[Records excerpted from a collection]
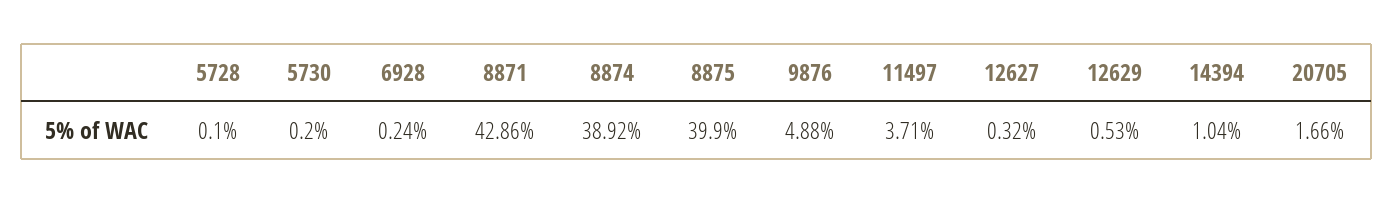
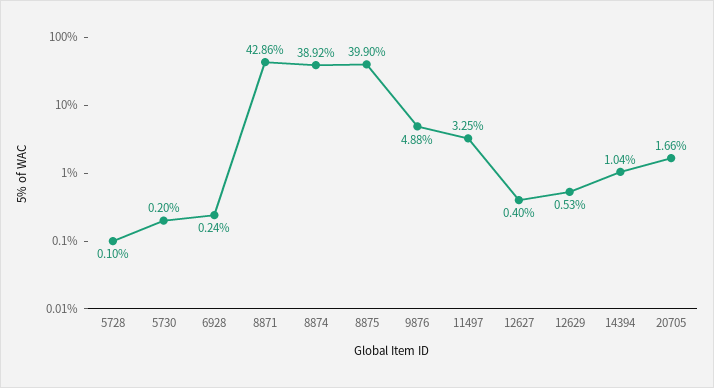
  {
    "5728": 0.1,
    "5730": 0.2,
    "6928": 0.24,
    "8871": 42.86,
    "8874": 38.92,
    "8875": 39.9,
    "9876": 4.88,
-   "11497": 3.71,
+   "11497": 3.25,
-   "12627": 0.32,
+   "12627": 0.4,
    "12629": 0.53,
    "14394": 1.04,
    "20705": 1.66
  }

• _Task directions_:
Quote the entries above word for word. Leave the images out.

• _Output below_:
  {
    "5728": 0.1,
    "5730": 0.2,
    "6928": 0.24,
    "8871": 42.86,
    "8874": 38.92,
    "8875": 39.9,
    "9876": 4.88,
-   "11497": 3.71,
+   "11497": 3.25,
-   "12627": 0.32,
+   "12627": 0.4,
    "12629": 0.53,
    "14394": 1.04,
    "20705": 1.66
  }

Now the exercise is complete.